## Article
« Dans mon groupe d’amis, je suis le seul à ne pas faire de grandes études »
14 jun 2023
6 min
Journaliste
En France, l’accès au monde du travail reste encore aujourd’hui très conditionné par les diplômes : il y a les bonnes et les mauvaises écoles, les chemins de l'élite et les voies de garages. Cette hiérarchie pétrie d’esprit de compétition, pousse les étudiants à se comparer les uns aux autres, engendrant parfois de profonds complexes d'infériorité et des frustrations. Cela est d’autant plus vrai lorsqu'on se trouve être le « mouton noir » d’un cercle d'amis qui collectionne les distinctions. Alors, comment ne pas céder au piège de la comparaison lorsque l’on déroge à la voie d’or ?

## Travail demandé
1: Recopiez, dans l'article sur les diplômes, le passage qui va de « 14 jun 2023 » jusqu'à « voie d’or ? ».
2: Traduisez en anglais la phrase suivante de l'article sur les diplômes : « Alors, comment ne pas céder au piège de la comparaison lorsque l’on déroge à la voie d’or ? »
3: Reprenez l'article sur les diplômes là où il s'interrompt et rédigez-en la suite.

## Documents
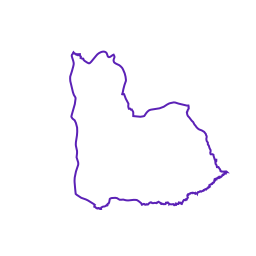 outline of Sanom, Surin, Thailand, rotated 337°
{"feature_id": "78962969B59792797819888", "entity_name": "Sanom", "entity_type": "district", "adm_level": 2, "iso_a3": "THA", "parent_name": "Thailand", "parent_adm1": "Surin", "projection": "orthographic", "projection_center": [103.803, 15.196], "detail": "fine", "context": "isolated", "style": "outline", "palette": "violet", "viewbox_px": 256, "rotation_deg": 337, "n_neighbors": 0, "source": "geoboundaries", "source_scale": "gbopen_adm2", "svg_char_len": 5927}
<svg xmlns="http://www.w3.org/2000/svg" viewBox="0 0 256 256"><g transform="rotate(337 128 128)"><path d="M71.6,192.0L71.9,191.1L72.2,190.8L72.7,190.7L74.2,190.6L75.9,191.1L77.2,191.0L77.9,190.7L78.2,191.1L78.8,191.2L79.1,190.9L79.2,190.3L79.6,189.9L79.9,189.8L80.7,189.9L81.8,188.8L83.5,186.2L84.2,186.0L85.6,186.1L89.0,187.3L89.6,187.7L90.5,188.3L92.2,190.7L93.7,191.4L95.6,192.0L97.7,193.6L98.9,194.3L100.0,194.8L105.3,196.4L107.2,197.3L108.0,197.8L109.1,199.3L110.8,202.5L110.9,203.0L110.7,203.8L110.8,204.1L112.8,204.0L113.3,204.3L113.5,204.7L113.5,205.0L114.0,205.4L114.4,205.3L115.1,205.7L115.6,205.5L115.9,206.0L116.7,206.2L117.9,205.5L118.8,205.5L119.4,205.2L119.9,205.3L120.5,205.7L120.7,206.1L120.8,206.5L121.7,207.0L123.2,207.3L123.9,207.7L124.2,207.8L124.8,208.3L125.4,208.3L126.0,207.8L126.7,208.0L127.4,207.9L127.7,208.6L128.2,209.1L128.3,209.5L128.9,209.9L128.8,210.2L128.8,210.8L129.4,211.2L130.2,211.2L130.5,211.4L130.7,211.9L132.8,212.7L133.0,212.6L133.7,211.6L134.3,211.8L134.7,212.1L135.0,211.9L135.6,212.1L135.7,212.9L136.3,213.9L136.2,214.2L136.5,214.1L136.6,214.4L138.5,215.4L139.9,215.7L140.0,215.8L140.2,216.6L140.7,216.4L141.0,216.7L140.8,217.1L140.9,217.3L141.1,217.3L141.4,217.0L142.1,217.4L142.2,217.0L142.7,216.9L142.8,216.4L143.1,216.6L143.3,217.2L144.2,217.1L144.4,217.2L144.4,217.5L144.6,217.6L145.7,216.5L146.0,216.9L146.5,216.9L146.6,217.5L147.3,217.5L147.4,217.9L147.4,218.3L147.7,218.4L147.6,218.8L147.8,219.0L148.0,218.9L148.2,218.3L148.4,218.0L149.0,217.9L149.8,217.1L151.2,216.1L151.7,216.1L152.2,216.7L153.0,217.0L153.4,216.6L153.8,216.7L153.8,216.2L154.7,216.3L155.3,215.9L155.5,215.5L155.9,215.4L156.0,214.2L156.3,213.2L156.5,213.2L156.7,213.4L157.1,213.3L156.9,212.8L157.1,212.6L157.4,212.9L158.3,212.5L158.9,212.6L159.2,212.7L159.5,212.5L159.9,212.7L160.2,212.4L161.8,212.7L162.1,213.2L162.5,213.0L163.4,213.6L163.6,214.0L164.1,214.2L164.4,214.1L164.4,214.9L164.6,214.9L165.0,214.5L165.4,214.7L165.6,215.0L165.9,215.0L166.0,215.5L166.3,215.0L166.9,214.8L167.3,214.4L167.6,214.4L168.0,214.7L168.6,214.6L169.1,214.7L169.7,214.4L170.3,215.0L170.5,214.8L171.1,215.1L171.9,215.1L172.2,215.0L173.0,215.3L173.5,214.7L174.2,214.9L174.5,214.6L175.1,214.6L175.4,214.8L175.6,214.7L175.9,215.0L176.1,214.7L176.6,214.8L176.8,214.6L177.3,214.6L177.6,214.4L177.9,214.6L178.4,214.3L178.9,214.3L178.8,214.0L178.9,213.8L180.4,213.9L180.3,212.8L180.5,212.4L181.4,212.4L181.7,212.2L182.8,212.4L183.1,212.1L183.4,212.3L183.7,212.4L184.1,212.1L184.4,211.6L184.9,211.5L185.3,211.8L185.8,211.7L186.9,210.4L187.2,210.3L187.1,209.8L187.8,209.6L187.7,209.3L187.8,209.1L188.2,209.4L188.3,209.8L188.5,209.6L189.0,209.8L189.1,209.0L189.7,209.1L190.5,209.4L190.9,208.8L191.1,208.8L191.6,209.2L192.0,208.8L192.5,209.2L192.9,208.6L193.1,208.7L193.1,209.6L193.5,209.5L193.5,208.8L193.6,208.7L194.1,208.9L194.5,209.4L195.4,209.1L196.4,208.5L196.8,208.5L196.8,208.0L197.1,207.9L197.4,207.9L197.4,208.3L197.6,208.5L197.8,208.4L197.9,207.9L198.9,208.0L199.1,207.5L200.2,208.0L200.3,207.4L200.8,207.6L201.3,207.4L201.4,206.9L201.9,207.2L201.6,206.5L201.3,206.3L198.7,205.4L197.3,204.7L197.0,204.6L197.0,204.3L196.3,203.7L196.5,202.9L196.6,202.1L196.3,201.2L196.0,199.3L195.3,199.2L194.6,198.8L194.9,197.2L194.9,196.1L194.6,195.3L195.2,193.1L195.3,192.9L196.1,193.2L196.4,192.9L196.9,191.7L195.5,191.0L195.9,187.0L196.2,186.0L195.5,185.1L195.1,185.0L193.9,184.5L193.8,184.0L194.1,182.8L194.5,182.4L195.1,181.4L195.4,180.4L195.3,180.0L195.2,178.4L195.5,175.5L195.2,175.0L195.1,174.3L195.3,173.7L195.7,173.0L195.8,172.5L195.4,171.1L195.4,170.4L195.8,168.7L196.8,167.2L197.2,166.3L197.1,164.7L197.3,164.0L196.6,161.3L194.9,159.0L193.0,157.2L192.2,156.0L191.4,154.1L191.0,152.2L190.5,150.7L190.3,148.0L189.5,146.2L188.5,142.2L187.9,140.6L187.8,139.9L187.8,138.8L188.3,136.5L188.7,136.1L189.1,136.1L189.6,135.2L190.0,134.8L190.6,134.6L190.7,134.3L191.5,133.8L191.7,133.3L191.7,132.8L192.1,132.4L192.4,130.9L191.0,130.4L184.2,125.4L181.4,123.0L180.1,122.3L176.5,121.6L175.4,121.5L173.1,121.7L169.2,122.4L164.7,122.2L156.3,120.1L154.6,119.9L152.4,120.5L150.6,121.4L147.7,123.3L146.6,123.2L143.8,122.5L137.5,119.1L139.0,115.5L139.0,114.3L138.8,113.6L138.7,112.4L137.8,112.2L137.5,111.0L136.3,110.6L136.5,108.9L136.8,107.9L137.9,105.8L137.4,100.2L137.6,95.4L137.5,95.1L135.9,94.8L135.8,94.6L137.1,93.2L138.8,90.6L141.5,87.1L144.5,83.8L145.0,82.6L145.8,79.7L146.3,76.4L146.3,72.1L146.1,70.4L145.4,68.5L144.5,66.8L142.1,64.1L141.2,62.8L140.9,62.1L140.9,61.4L141.0,60.4L141.7,59.2L143.1,57.7L143.3,57.3L143.5,56.6L143.4,54.9L142.5,54.9L139.6,55.5L138.7,55.5L138.1,55.3L137.7,54.8L137.4,54.2L137.6,51.0L137.4,50.2L137.0,49.4L136.3,48.7L135.3,48.1L134.3,47.8L133.1,47.6L130.8,47.7L128.7,48.2L127.0,49.0L119.9,52.7L118.2,53.3L117.6,53.3L117.3,53.2L116.2,52.1L114.3,49.3L113.9,48.3L113.7,47.7L113.9,47.2L113.9,46.7L113.4,46.5L113.2,46.3L112.4,45.8L111.8,45.0L112.1,44.8L112.2,44.2L112.5,43.9L112.4,43.4L112.0,42.7L112.6,41.2L111.6,40.8L111.3,41.0L111.1,40.9L110.9,41.4L110.4,41.5L110.1,41.0L110.3,40.7L110.2,40.3L109.9,40.0L109.3,40.3L109.2,40.1L108.9,40.1L108.4,39.0L107.9,38.7L108.0,38.3L107.5,37.7L107.4,37.0L107.2,37.1L107.2,37.4L106.9,37.4L106.8,37.7L105.0,38.7L104.5,39.4L104.3,39.9L104.1,41.7L103.8,44.9L103.4,47.0L102.8,48.3L101.6,50.0L98.5,53.9L94.9,58.1L94.0,60.0L93.2,62.3L91.3,73.5L91.1,76.4L91.5,79.0L91.5,79.6L91.2,80.5L88.4,85.2L81.7,93.5L80.5,95.1L80.3,95.5L80.3,96.1L80.6,97.7L81.9,100.1L82.0,103.1L81.3,107.8L79.8,111.6L78.1,114.9L74.5,120.7L73.5,122.8L73.1,124.0L72.1,129.3L71.3,131.2L69.2,134.9L68.7,140.1L68.2,141.6L67.7,142.5L63.1,147.7L59.6,152.8L58.3,155.4L57.7,156.9L55.8,162.7L54.1,168.2L54.7,169.5L57.7,174.0L61.3,177.3L62.8,179.0L66.9,184.8L67.4,185.8L67.0,186.0L66.6,186.5L66.6,186.9L66.3,187.1L66.2,187.3L67.1,188.1L67.4,189.1L68.0,189.6L68.1,190.0L68.7,190.3L69.3,190.0L69.7,190.2L69.7,190.4L70.1,190.6L70.2,191.1L70.7,191.3L70.8,191.7L71.6,192.0Z" fill="none" stroke="#5b21b6" stroke-width="2"/></g></svg>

## Corrigés
1:
14 jun 2023
6 min
Journaliste
En France, l’accès au monde du travail reste encore aujourd’hui très conditionné par les diplômes : il y a les bonnes et les mauvaises écoles, les chemins de l'élite et les voies de garages. Cette hiérarchie pétrie d’esprit de compétition, pousse les étudiants à se comparer les uns aux autres, engendrant parfois de profonds complexes d'infériorité et des frustrations. Cela est d’autant plus vrai lorsqu'on se trouve être le « mouton noir » d’un cercle d'amis qui collectionne les distinctions. Alors, comment ne pas céder au piège de la comparaison lorsque l’on déroge à la voie d’or ?

2: So how can one avoid falling into the trap of comparison when straying from the golden path?

3:
« Si je fais partie de ce groupe d’amis, c’est qu’il y autre chose que les études qui nous fédère », Adrien, 22 ans
Assez jeune, on me fait comprendre que je suis trop distrait et pas assez « cérébral » pour faire de grandes études. En classe de troisième, l’équipe pédagogique me convoque et sans prendre de pincettes, le verdict tombe : je n’ai pas le niveau pour poursuivre mon cursus scolaire dans un lycée général. Que faire de cette information ? À contrecœur, je choisis d’intégrer un Bac Pro boulangerie-pâtisserie que j’obtiens sans difficulté. Il est vrai que j’ai toujours été plus manuel que scolaire, mais j’aurais préféré choisir moi-même mon avenir plutôt que le voir sceller par d’autres personnes.
Alors que la majorité de mes amis d’enfance partent faire leurs études supérieures, j’ai déjà commencé à travailler en boulangerie. Vivre dans un petit patelin alors que tout le monde part n’est pas simple et on se sent très seul. Je me pose pas mal de questions : « Ai-je fait les bons choix ? Suis-je vraiment heureux de ma situation ? Qu’est-ce que les autres ont que je n’ai pas ? » Difficile de ne pas succomber au piège de la comparaison. Pendant ces premières années post-bac, je suis en décalage avec mes amis : quand ils me parlent de leur vie étudiante, de leurs concours d’entrée dans des écoles que je confonds, je raconte les mêmes anecdotes sur notre village dans lequel je suis resté. Je ne saisis pas complètement ce qu’ils vivent, tout comme ils ne comprennent pas que je puisse habiter une maison quand ils peinent à payer le loyer de studios de dix mètres carrés pour un prix équivalent.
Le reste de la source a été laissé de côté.